Skip site navigation (1) Skip section navigation (2)

Re: BUG #3110: Online Backup introduces Duplicate OIDs

From: Randy Isbell <jisbell(at)cisco(dot)com>
To: Tom Lane <tgl(at)sss(dot)pgh(dot)pa(dot)us>
Cc: pgsql-bugs(at)postgresql(dot)org
Subject: Re: BUG #3110: Online Backup introduces Duplicate OIDs
Date: 2007-03-13 14:03:26
Message-ID: 5F2CCCB7-B2C5-4CA9-852F-CBD05251B80F@cisco.com (view raw or flat)
Thread:
Lists: pgsql-bugs
On Mar 12, 2007, at 8:08 PM, Tom Lane wrote:

> Randy Isbell <jisbell(at)cisco(dot)com> writes:
>> One thing I do find interesting:  while the backup created with my
>> "online" / Chap 23.3 processing contains 18 WAL files, only the last
>> 3 (most recent) are used during the recovery process.  Is that  
>> normal?
>
> Hmm, no, that seems pretty suspicious.  The thing *should* be starting
> from the checkpoint created by pg_start_backup(), but that observation
> makes it sound like it is starting from some later one, probably
> whatever happened to be current when pg_control got archived.  Please
> check this by noting what the startup messages say about where replay
> commences, and compare to the backup label file (plain text, you can
> just look at it) and pg_control (use pg_controldata before starting  
> the
> replay).

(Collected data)

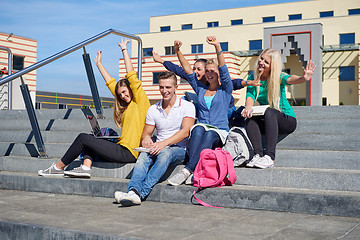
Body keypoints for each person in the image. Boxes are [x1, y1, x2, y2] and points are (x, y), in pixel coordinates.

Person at [38, 39, 150, 178]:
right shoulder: (126, 106)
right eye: (120, 94)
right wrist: (99, 65)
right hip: (122, 148)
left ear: (131, 89)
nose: (122, 96)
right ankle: (85, 167)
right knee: (91, 139)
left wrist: (124, 50)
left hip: (128, 152)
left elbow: (131, 75)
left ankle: (58, 167)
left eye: (125, 91)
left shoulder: (140, 102)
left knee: (82, 138)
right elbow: (111, 84)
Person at [114, 71, 195, 205]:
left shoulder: (187, 106)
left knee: (165, 153)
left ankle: (141, 192)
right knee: (144, 156)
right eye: (161, 87)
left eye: (168, 87)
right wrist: (146, 138)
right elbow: (146, 133)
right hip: (159, 146)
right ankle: (133, 191)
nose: (164, 91)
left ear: (176, 87)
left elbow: (185, 131)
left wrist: (163, 144)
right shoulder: (153, 109)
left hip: (180, 149)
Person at [167, 36, 233, 186]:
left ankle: (188, 170)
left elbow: (224, 69)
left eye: (213, 71)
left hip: (219, 130)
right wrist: (178, 51)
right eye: (207, 71)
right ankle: (195, 170)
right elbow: (188, 71)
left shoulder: (225, 89)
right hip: (202, 127)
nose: (209, 74)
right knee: (197, 129)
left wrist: (217, 46)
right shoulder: (201, 89)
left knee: (210, 133)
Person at [242, 48, 316, 169]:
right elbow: (250, 96)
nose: (261, 62)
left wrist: (303, 78)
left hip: (286, 120)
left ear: (272, 66)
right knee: (250, 118)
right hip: (268, 120)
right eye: (261, 58)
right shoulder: (253, 77)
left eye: (266, 62)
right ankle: (258, 154)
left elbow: (290, 79)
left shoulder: (277, 77)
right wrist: (248, 109)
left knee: (270, 112)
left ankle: (269, 157)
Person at [152, 52, 260, 119]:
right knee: (185, 99)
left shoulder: (215, 80)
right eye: (194, 69)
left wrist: (248, 82)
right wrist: (161, 60)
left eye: (199, 69)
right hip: (207, 110)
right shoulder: (195, 81)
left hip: (225, 109)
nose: (196, 72)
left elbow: (233, 83)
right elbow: (178, 70)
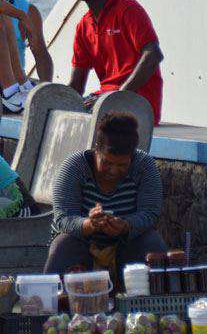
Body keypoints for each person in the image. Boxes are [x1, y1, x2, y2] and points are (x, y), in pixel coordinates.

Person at [44, 112, 166, 279]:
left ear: (132, 156)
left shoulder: (145, 166)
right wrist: (89, 224)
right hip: (82, 244)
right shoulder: (74, 167)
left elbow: (150, 213)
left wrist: (126, 226)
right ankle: (54, 302)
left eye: (122, 164)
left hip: (125, 244)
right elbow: (62, 218)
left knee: (152, 242)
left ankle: (148, 302)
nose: (114, 171)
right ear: (96, 150)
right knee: (63, 244)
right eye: (107, 162)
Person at [67, 0, 164, 123]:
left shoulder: (127, 9)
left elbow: (153, 54)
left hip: (137, 103)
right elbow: (76, 86)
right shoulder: (83, 26)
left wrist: (119, 97)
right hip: (105, 99)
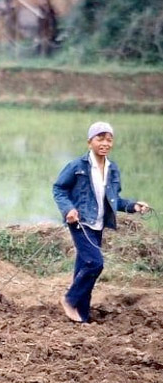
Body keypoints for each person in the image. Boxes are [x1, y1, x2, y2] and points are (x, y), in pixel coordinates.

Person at [53, 121, 149, 323]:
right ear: (90, 142)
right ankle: (69, 300)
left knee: (83, 270)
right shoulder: (77, 166)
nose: (105, 143)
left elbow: (115, 199)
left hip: (98, 225)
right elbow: (59, 189)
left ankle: (82, 317)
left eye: (109, 139)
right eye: (100, 138)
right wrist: (68, 209)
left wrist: (133, 206)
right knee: (95, 263)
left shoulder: (112, 170)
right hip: (81, 222)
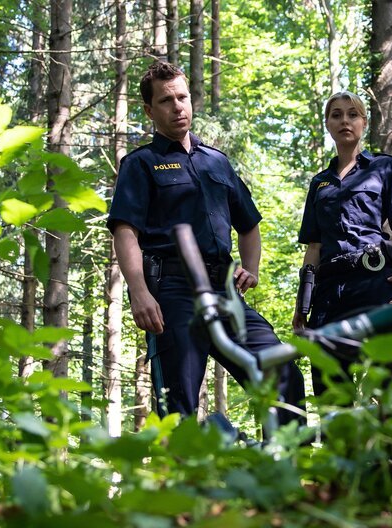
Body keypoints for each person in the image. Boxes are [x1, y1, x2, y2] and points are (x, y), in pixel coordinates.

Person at [107, 61, 305, 425]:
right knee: (178, 402)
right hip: (173, 292)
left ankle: (293, 473)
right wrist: (139, 292)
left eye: (182, 97)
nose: (178, 106)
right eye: (166, 101)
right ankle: (181, 479)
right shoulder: (141, 164)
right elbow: (125, 232)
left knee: (282, 370)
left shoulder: (217, 162)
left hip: (225, 290)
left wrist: (252, 269)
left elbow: (249, 225)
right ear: (150, 110)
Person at [293, 91, 392, 394]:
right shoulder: (319, 182)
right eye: (336, 115)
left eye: (352, 114)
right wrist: (302, 303)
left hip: (375, 283)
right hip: (328, 294)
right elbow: (314, 246)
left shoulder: (385, 167)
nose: (344, 121)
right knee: (331, 387)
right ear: (327, 123)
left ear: (363, 122)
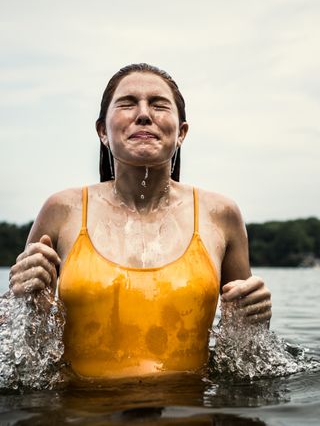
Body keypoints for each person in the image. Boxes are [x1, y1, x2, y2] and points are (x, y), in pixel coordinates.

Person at [9, 63, 272, 379]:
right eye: (128, 103)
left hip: (189, 411)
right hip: (79, 413)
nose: (144, 114)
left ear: (181, 133)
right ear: (103, 131)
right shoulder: (61, 209)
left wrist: (255, 318)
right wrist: (24, 298)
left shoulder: (221, 214)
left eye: (159, 104)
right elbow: (18, 346)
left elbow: (246, 361)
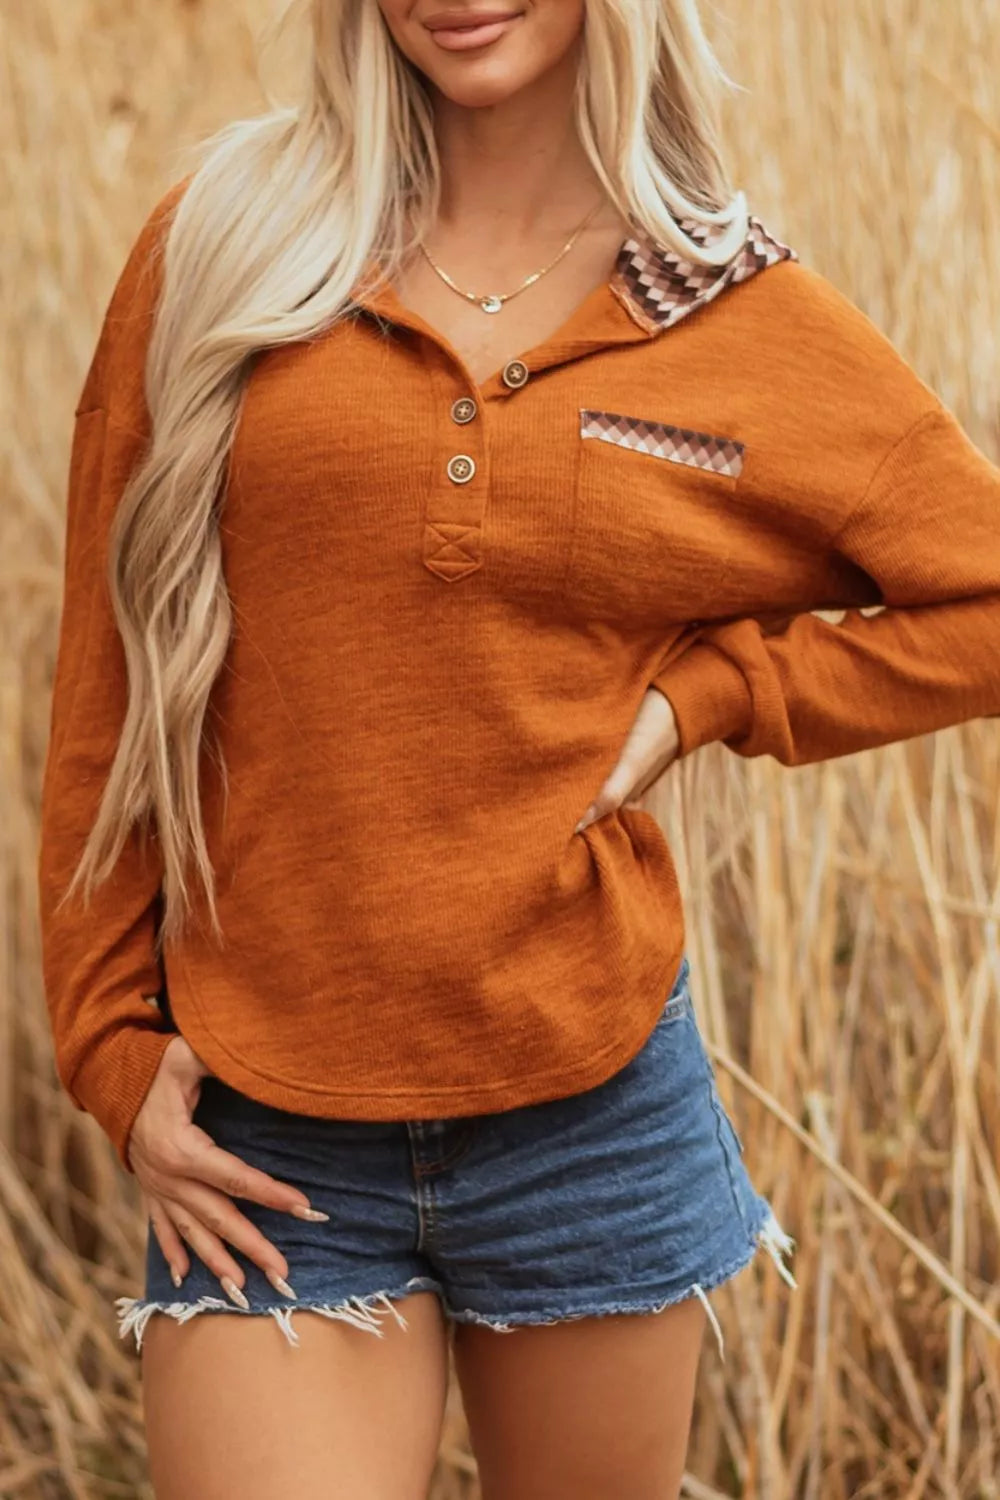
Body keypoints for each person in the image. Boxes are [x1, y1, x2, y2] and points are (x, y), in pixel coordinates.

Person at [37, 1, 1000, 1496]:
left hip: (590, 1118)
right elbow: (109, 651)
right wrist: (106, 1033)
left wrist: (720, 692)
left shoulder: (728, 306)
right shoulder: (231, 239)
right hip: (269, 1135)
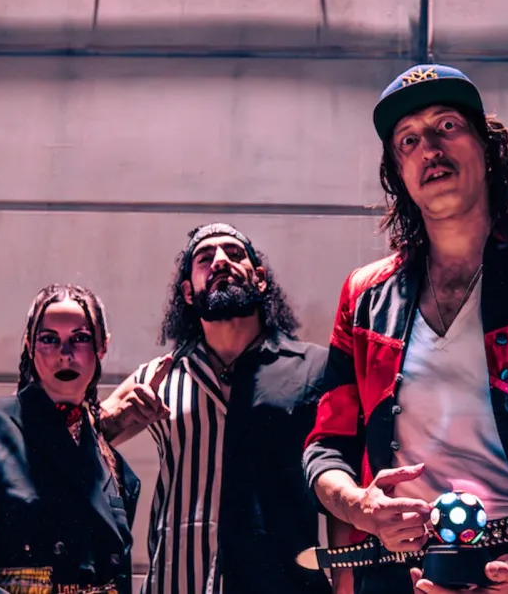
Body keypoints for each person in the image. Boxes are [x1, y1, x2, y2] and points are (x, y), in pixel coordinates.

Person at [302, 64, 508, 594]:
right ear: (399, 175)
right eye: (408, 140)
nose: (429, 148)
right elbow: (326, 447)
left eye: (447, 126)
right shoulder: (362, 295)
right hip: (393, 571)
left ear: (488, 150)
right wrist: (359, 505)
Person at [99, 223, 344, 594]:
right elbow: (83, 444)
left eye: (233, 253)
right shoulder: (158, 377)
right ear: (187, 292)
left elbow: (345, 473)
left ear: (259, 279)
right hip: (178, 584)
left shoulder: (315, 370)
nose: (219, 261)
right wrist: (114, 420)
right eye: (204, 258)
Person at [0, 284, 140, 594]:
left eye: (80, 338)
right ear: (30, 346)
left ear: (102, 347)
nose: (65, 354)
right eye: (49, 340)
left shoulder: (119, 473)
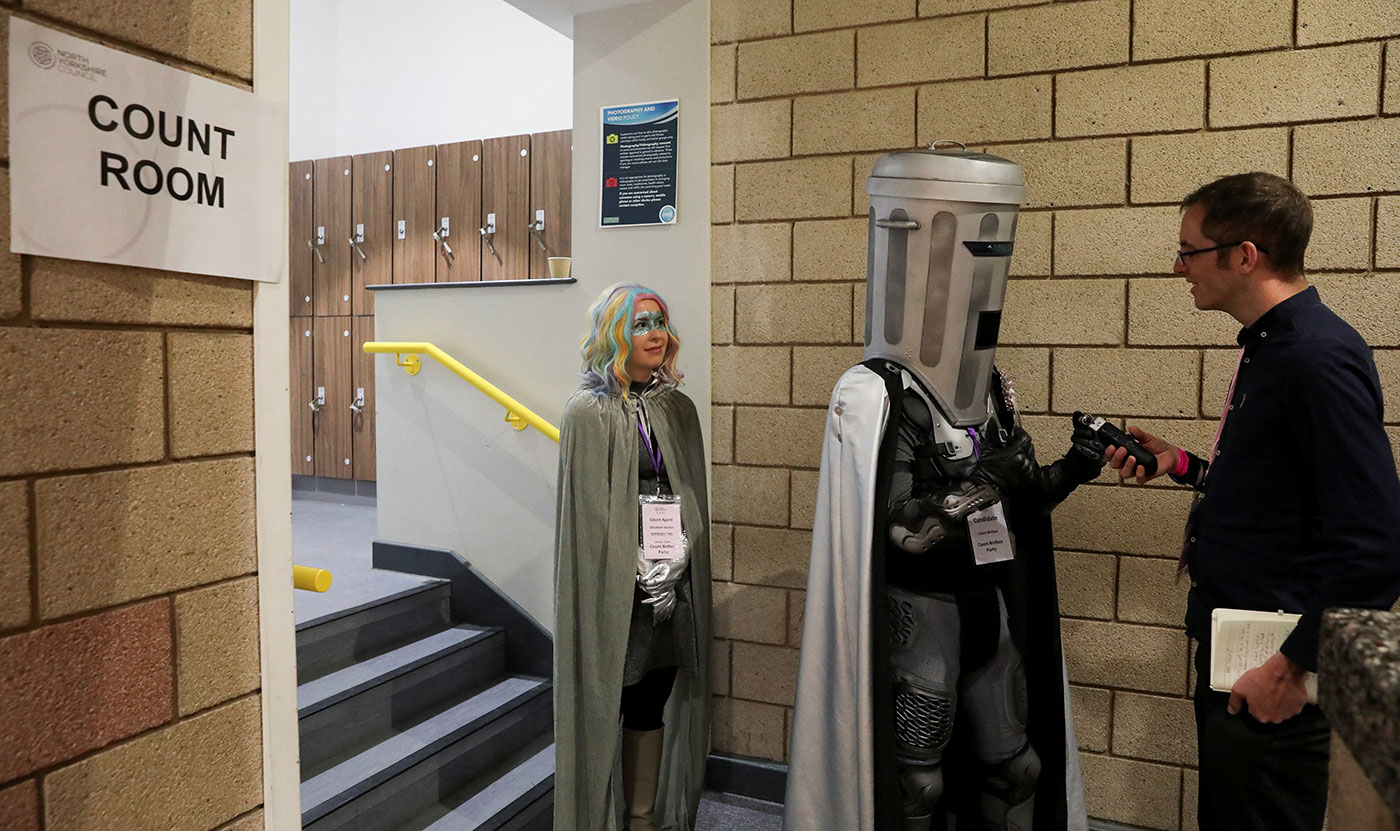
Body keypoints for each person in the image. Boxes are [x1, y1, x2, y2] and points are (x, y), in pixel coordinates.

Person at [786, 146, 1101, 831]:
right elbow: (898, 525)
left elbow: (1024, 503)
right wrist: (985, 481)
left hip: (988, 603)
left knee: (1017, 767)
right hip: (921, 613)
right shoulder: (880, 393)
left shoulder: (989, 389)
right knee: (915, 785)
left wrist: (1074, 465)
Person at [1105, 172, 1400, 831]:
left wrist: (1292, 667)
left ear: (1245, 254)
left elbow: (1377, 543)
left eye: (1190, 250)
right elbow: (1278, 496)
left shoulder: (1315, 358)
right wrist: (1178, 463)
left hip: (1272, 670)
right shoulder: (1270, 349)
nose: (1179, 267)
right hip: (1238, 656)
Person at [553, 283, 711, 831]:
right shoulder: (587, 412)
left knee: (653, 694)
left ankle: (643, 819)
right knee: (609, 695)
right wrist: (633, 563)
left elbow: (689, 493)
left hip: (674, 582)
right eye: (641, 323)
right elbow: (590, 515)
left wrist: (680, 555)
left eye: (660, 322)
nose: (655, 333)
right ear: (614, 333)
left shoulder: (677, 408)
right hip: (617, 588)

### Task list
**a.** Output the stretch of the mailing-list message from "Skip site navigation" through "raw or flat)".
**b.** Answer these questions using the mailing-list message:
(i) Who sent the message?
(ii) How many WAL files does the backup described in the message contain?
(iii) Which tool does the reply say to use on pg_control before starting the replay?
The entries above have no connection to the mailing-list message.

### Responses per task
**a.**
Skip site navigation (1) Skip section navigation (2)

Re: BUG #3110: Online Backup introduces Duplicate OIDs

From: Randy Isbell <jisbell(at)cisco(dot)com>
To: Tom Lane <tgl(at)sss(dot)pgh(dot)pa(dot)us>
Cc: pgsql-bugs(at)postgresql(dot)org
Subject: Re: BUG #3110: Online Backup introduces Duplicate OIDs
Date: 2007-03-13 14:03:26
Message-ID: 5F2CCCB7-B2C5-4CA9-852F-CBD05251B80F@cisco.com (view raw or flat)

**b.**
(i) Randy Isbell
(ii) 18
(iii) pg_controldata